• _To do_
a. According to the passage on S3 multipart uploads, what does S3 do once every chunk has been uploaded and the operation is completed?
b. Extend the passage on S3 multipart uploads, picking up right after its final sentence.

• _Source extract_
If you have large files to upload to S3, the new MultiPart feature of S3 is great. In the past, the only choice was to upload the entire file in one operation. If that operation failed on the very last byte of the file, you would have to start the whole process again. Now you can split the file up into as many chunks as you want and upload each chunk individually. If you have a failure with one chunk, it won’t affect the others. When all of the chunks have been uploaded, you complete the operation and S3 then combines all of the chunks back into a single file. Because each chunk upload is a completely separate operation, it’s also possible (and desirable) to use threads or processes to get several upload operations going concurrently to increase the overall throughput.

• _Data provided_

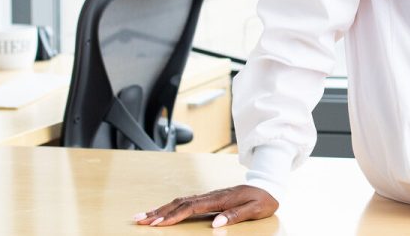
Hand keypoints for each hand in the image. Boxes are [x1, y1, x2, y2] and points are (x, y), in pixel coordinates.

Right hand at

• _Task-by-task answers_
a. S3 combines all of the chunks back into a single file.

b.
The easiest way to take advantage of this is to use the
s3multiput
utility that is installed as part of
boto
. This command-line utility handles all of the details
for you. You just tell it where the input file is located and tell it
what S3 bucket you want to store the file in, and it creates a set of
subprocesses (based on the number of CPU cores you have) and gives each
subprocess a list of chunks to upload. In the example below, the
-c
option tells the command to also print out some
information that shows us the progress of each of the
subprocesses:
% ls -l ... -rw-r--r-- 1 mitch staff 265060652 Jun 21 08:45 mybigfile ... $ s3multiput -b my_bucket -c 20 mybigfile 0 bytes transferred / 265060652 bytes total 0 bytes transferred / 265060652 bytes total 0 bytes transferred / 265060652 bytes total 0 bytes transferred / 265060652 bytes total ... 265060652 bytes tranferred / 265060652 bytes total 265060652 bytes tranferred / 265060652 bytes total 265060652 bytes tranferred / 265060652 bytes total 265060652 bytes tranferred / 265060652 bytes total $
If you want to come up with your own custom code to handle
MultiPart uploads, you can check out the source code for
s3multipart
as a good starting point.